OpenAI's o3 models have achieved the ARC-AGI benchmark surpassing human-level performance and achieving a score of 87.5%.
Francois Chollet has challenged OpenAI's claim of achieving AGI with o3 models.
The new frontier models o3 and o3 Mini will be accessible to researchers for public safety testing.
OpenAI co-founder Ilya Sutskever's claims that the era of pretraining has officially ended and RL architecture will be actively used to scale reasoning capabilities.
OpenAI scored 75.7% on the ARC-AGI semi-private set and 87.5% on high-compute settings, surpassing the 85% human-level performance threshold.
OpenAI's o3 also achieved impressive results in other benchmarks, including software engineering and mathematical tests.

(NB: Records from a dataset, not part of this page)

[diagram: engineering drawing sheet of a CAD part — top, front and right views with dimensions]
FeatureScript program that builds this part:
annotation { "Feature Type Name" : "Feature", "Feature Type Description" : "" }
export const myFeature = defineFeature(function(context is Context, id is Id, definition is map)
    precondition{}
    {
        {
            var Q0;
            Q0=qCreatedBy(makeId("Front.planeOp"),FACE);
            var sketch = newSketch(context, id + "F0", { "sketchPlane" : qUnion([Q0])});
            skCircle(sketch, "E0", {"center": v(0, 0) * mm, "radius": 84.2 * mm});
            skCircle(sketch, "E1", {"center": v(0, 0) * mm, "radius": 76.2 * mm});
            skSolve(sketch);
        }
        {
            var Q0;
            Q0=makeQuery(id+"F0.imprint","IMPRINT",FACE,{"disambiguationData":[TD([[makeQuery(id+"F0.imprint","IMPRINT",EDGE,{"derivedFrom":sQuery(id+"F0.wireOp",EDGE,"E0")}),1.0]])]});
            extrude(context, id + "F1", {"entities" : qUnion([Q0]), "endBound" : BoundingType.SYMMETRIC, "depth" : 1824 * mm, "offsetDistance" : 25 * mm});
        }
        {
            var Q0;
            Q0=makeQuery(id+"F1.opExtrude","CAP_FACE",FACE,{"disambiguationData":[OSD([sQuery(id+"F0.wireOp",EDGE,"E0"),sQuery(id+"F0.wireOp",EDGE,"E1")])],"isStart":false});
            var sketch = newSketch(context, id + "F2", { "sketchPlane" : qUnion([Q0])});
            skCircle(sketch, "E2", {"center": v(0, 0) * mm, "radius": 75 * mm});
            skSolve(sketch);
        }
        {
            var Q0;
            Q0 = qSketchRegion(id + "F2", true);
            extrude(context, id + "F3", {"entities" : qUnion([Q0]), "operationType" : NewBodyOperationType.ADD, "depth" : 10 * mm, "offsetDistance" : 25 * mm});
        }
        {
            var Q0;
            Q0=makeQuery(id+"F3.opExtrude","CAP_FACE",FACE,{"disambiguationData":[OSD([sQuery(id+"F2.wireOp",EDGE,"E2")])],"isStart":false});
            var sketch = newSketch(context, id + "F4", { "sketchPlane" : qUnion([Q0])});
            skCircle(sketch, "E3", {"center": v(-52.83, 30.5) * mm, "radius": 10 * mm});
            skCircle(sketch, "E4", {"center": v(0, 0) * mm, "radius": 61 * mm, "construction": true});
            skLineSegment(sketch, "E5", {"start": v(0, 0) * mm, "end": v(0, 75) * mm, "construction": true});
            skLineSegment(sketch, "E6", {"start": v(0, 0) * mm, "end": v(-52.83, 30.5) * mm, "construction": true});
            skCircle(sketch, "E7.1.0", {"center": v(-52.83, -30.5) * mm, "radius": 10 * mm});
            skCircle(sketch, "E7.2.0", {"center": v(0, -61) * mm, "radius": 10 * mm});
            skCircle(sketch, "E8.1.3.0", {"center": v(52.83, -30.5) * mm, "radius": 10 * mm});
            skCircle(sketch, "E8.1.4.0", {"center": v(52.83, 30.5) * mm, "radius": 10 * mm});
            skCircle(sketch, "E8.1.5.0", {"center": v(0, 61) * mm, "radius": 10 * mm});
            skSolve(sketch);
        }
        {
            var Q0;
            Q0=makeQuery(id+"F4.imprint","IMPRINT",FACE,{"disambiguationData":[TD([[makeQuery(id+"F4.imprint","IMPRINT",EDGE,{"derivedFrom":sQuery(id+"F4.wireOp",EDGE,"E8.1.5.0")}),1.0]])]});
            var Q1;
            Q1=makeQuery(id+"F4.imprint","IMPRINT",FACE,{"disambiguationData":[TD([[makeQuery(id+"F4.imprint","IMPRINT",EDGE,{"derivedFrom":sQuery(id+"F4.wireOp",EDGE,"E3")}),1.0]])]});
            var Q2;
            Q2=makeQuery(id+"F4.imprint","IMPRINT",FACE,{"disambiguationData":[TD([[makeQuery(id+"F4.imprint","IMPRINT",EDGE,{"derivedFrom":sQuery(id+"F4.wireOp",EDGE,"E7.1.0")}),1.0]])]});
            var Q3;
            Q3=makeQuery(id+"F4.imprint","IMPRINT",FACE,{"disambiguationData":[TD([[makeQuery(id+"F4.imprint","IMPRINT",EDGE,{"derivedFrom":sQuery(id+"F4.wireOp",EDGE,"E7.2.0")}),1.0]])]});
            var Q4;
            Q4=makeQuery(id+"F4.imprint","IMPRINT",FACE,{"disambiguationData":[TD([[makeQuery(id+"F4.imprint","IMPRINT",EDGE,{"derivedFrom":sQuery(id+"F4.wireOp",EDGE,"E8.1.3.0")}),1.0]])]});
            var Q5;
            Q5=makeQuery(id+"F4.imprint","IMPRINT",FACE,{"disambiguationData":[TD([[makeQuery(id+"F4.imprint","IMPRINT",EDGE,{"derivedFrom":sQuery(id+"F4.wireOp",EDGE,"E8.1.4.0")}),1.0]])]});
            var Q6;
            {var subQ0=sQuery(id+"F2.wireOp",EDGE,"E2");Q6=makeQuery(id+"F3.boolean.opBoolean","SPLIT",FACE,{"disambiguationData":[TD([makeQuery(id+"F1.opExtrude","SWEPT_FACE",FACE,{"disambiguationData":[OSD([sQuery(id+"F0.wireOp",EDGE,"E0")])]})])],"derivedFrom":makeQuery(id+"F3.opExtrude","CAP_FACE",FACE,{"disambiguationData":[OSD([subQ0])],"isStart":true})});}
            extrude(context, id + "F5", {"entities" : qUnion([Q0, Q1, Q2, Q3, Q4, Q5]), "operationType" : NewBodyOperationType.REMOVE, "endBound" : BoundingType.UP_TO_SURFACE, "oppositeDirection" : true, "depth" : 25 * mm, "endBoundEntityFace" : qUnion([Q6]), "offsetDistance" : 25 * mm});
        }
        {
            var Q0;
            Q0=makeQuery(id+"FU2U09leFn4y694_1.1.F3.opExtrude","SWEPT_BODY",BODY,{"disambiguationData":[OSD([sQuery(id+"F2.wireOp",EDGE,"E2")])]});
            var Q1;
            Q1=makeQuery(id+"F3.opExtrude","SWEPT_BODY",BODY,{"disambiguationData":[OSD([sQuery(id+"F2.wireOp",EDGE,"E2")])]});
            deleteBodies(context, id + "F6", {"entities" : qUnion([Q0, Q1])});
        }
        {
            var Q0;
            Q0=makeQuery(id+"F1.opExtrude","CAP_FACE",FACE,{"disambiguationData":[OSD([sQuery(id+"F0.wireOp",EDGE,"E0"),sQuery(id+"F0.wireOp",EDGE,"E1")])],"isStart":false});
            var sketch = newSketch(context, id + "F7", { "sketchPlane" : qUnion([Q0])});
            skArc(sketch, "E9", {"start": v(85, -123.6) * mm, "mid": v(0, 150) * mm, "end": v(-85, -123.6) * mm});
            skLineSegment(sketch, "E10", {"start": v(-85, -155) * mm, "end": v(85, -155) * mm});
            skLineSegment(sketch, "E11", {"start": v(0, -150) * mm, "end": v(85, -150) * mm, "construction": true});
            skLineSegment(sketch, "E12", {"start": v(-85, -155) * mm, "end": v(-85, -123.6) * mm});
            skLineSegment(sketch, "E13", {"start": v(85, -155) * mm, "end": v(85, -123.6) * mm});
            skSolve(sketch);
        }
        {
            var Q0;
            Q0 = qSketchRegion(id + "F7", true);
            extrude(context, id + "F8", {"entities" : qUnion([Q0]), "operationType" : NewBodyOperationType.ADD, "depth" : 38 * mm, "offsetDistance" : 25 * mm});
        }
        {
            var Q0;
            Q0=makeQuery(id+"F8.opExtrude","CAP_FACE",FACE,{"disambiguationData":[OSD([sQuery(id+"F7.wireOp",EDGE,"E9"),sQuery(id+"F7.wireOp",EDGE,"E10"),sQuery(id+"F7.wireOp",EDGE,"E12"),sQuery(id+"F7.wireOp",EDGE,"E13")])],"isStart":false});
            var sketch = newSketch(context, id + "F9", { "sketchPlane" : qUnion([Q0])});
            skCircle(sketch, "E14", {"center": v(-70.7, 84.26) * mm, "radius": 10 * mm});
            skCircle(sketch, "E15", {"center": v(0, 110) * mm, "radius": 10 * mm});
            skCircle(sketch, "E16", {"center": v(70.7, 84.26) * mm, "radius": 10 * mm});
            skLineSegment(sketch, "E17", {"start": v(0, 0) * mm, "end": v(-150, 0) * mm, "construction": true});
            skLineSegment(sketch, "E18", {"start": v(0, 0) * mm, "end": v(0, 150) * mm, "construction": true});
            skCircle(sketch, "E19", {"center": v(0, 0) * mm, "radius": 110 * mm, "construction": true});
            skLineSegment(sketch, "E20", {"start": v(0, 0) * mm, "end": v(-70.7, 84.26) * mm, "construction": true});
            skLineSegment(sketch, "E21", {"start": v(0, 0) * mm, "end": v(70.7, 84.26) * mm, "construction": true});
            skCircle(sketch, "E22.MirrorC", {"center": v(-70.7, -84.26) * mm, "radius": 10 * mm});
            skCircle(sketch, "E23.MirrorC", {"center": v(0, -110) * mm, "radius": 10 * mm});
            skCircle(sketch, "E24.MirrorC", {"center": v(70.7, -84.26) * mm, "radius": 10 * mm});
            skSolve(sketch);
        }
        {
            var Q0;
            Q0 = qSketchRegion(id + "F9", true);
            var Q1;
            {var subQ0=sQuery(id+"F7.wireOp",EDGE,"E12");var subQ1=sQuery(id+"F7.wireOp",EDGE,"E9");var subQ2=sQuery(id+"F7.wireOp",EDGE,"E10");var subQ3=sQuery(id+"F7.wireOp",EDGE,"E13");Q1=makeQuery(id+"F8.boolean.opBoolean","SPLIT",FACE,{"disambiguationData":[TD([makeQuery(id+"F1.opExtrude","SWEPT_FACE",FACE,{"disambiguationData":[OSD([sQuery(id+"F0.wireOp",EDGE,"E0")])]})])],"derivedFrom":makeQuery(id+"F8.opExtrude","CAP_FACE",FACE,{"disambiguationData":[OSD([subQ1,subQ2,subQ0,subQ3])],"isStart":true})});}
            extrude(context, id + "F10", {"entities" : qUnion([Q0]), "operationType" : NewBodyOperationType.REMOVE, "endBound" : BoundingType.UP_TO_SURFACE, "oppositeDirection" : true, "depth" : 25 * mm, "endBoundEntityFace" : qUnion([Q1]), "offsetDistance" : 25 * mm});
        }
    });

OpenAI also introduced the concept of deliberative alignment, a new safety technique that uses o3's advanced reasoning capabilities to identify and reject unsafe prompts more effectively.
The need for trust and safety has led to incubators funding startups that solve for a post-AGI world and systemic changes such as Universal Basic Income (UBI) and Universal Basic Compute (UBC).
The foundation for this new reality will be where GDP will grow because of AI, and not extra work hours.
Future technological advancements like Universal Basic Robot (UBR) is also beginning to become a huge theme for 2025.